Extract from “Somerset: The Complete Guide, 1994” by Robin Bush
RODE – This sizeable village north-east from Frome, was formerly known for its cloth manufacture and still has an industrial feel to its streets, although mellowed by time. Its name, usually spelt “Road” until officially changed to its modern form in 1919, means a clearing, probably within the great forest of Selwood when it was originally settled. Held by 7 Saxon thegns before the Norman Conquest, thereafter it became a single estate which, like so many other properties in the area, passed to the St Maur (Seymour) family at the beginning of the 15th century. In 1283 Lawrence de St Maur was granted a Thursday market and a three-day fair here, the latter, often known as Rode Revel, continuing until the 19th century. Indeed, there was formerly a local couplet which ran:
“Rode Revel, Beckington Rout, The Devil’s in Frome and cannot get out.”
The manor descended like Castle Cary from the St. Maurs to the Zouches, but later was divided between co-heiresses. The property known as Northfield House and later as Rode Manor at the western approach to the village was built by a Bristol merchant, Edward Andrews, who bought the estate in 1737. Subsequently held by the Pooll and Batten-Pooll families, the house was sold in 1954 and largely demolished. The grounds, however, were opened as Tropical Bird Gardens by Donald and Betty Risdon in 1962, and provide 17 acres of ornamental trees and shrubs, a chain of lakes, and over 1,200 exotic birds of 240 different species. There is a cafeteria, pets’ corner and, since 1988, a narrow gauge woodland steam railway. Nearby, at the bridge, are attractive early Georgian stables and an elaborate summer house. Rode also formerly boasted two chalybeate springs, complete with a pump room, and in 1746 Benjamin Edwards was advertising Rode mineral water in Bath.
There were several mills here in 1086, powered by the River Frome, and one called “Scuttysmyll”, evidently at Scutt’s Bridge, was held by a Beckington clothier in 1535. The manufacture of cloth reached its height in the 18th and early 19th centuries. A fire in the workhouses of Thomas Whittaker, clothier and dyer, threw hundreds out of work in 1764. Wheelers of Rode were even supplying fulling stocks to Yorkshire mills in 1793 and Rocabella Mill (closed c1904) at Scutt’s Bridge is credited with devising the colour Royal blue for George III.
The church of St Laurence stands at the south-eastern end of the village and is mainly Perpendicular with a 14th century south doorway, although all heavily restored in 1874. Wills record a chapel of St Etheldreda in 1405 and an image of the patron saint in 1485. A copy of an intriguing painting is exhibited showing the old ceremony of “clipping” the church, when on every Shrove Tuesday the parishioners linked hands and danced around the building, ending with a great shout to drive away the Devil for the ensuing year. Is there a link with the name of a long barrow to the east of the church, known locally as the Devil’s Bed and Bolster?

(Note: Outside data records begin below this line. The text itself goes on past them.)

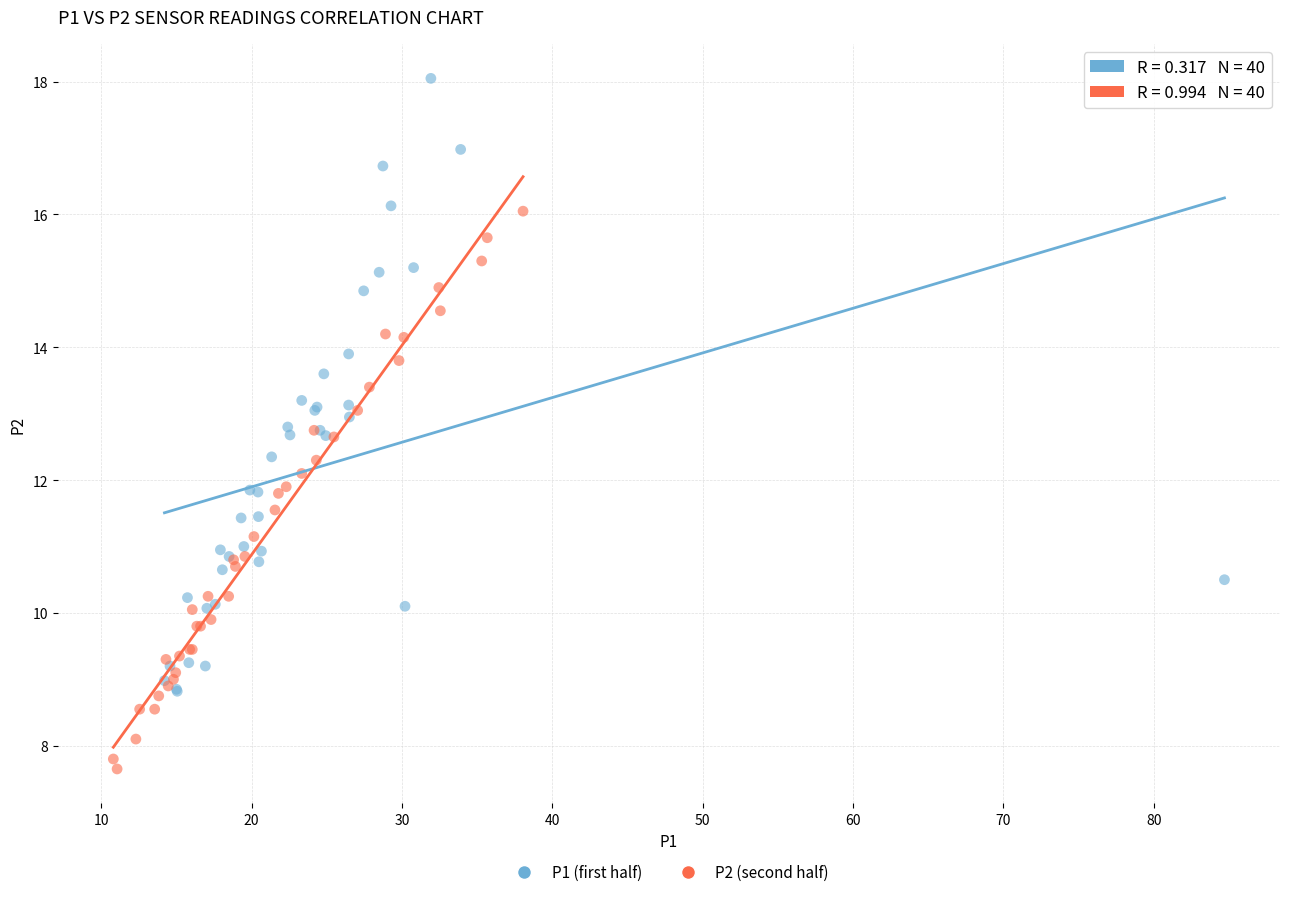

Which series has the largest Y range (max minus min)?

P1 (first half)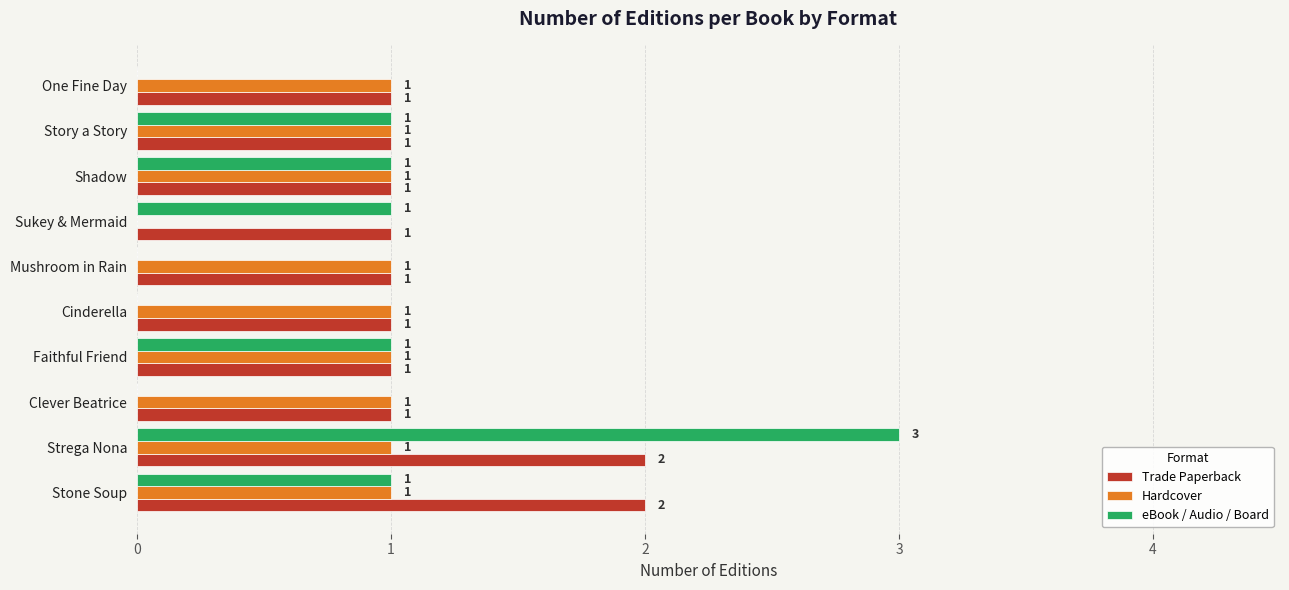

Is it true that eBook / Audio / Board equals 2 at Shadow?

False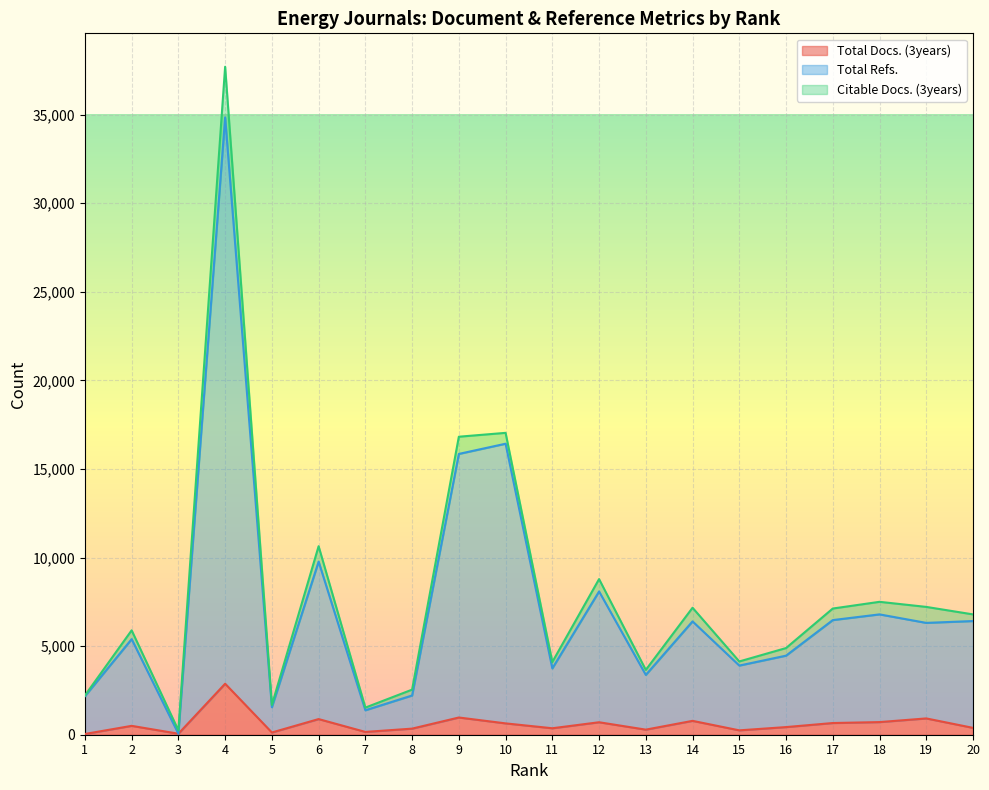

In Total Docs. (3years), how many points are lower than both neighbors (excluding endpoints)?

6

At Rode Hill on the north side of the village (formerly part of North Bradley in Wilts) the incredibly turreted Christ Church was built in 1824 to the design of H. E. Goodridge, Archdeacon Daubeney of Salisbury providing a third of the cost and most of the enthusiasm. Rode has a strong nonconformist tradition and was regularly visited by John Wesley.
Rode Hill House, later known as Langham House, was the scene of a notorious and apparently motiveless murder in 1860, when 16-year-old Constance Kent slit the throat of her 3-year-old half-brother and stuffed his body down the outside privy. The murder went unsolved until Constance confessed in 1865, her death sentence was commuted to life and she later emigrated to Australia under an assumed name, becoming matron of a nurses’ hostel and dying at the age of 100 in 1944.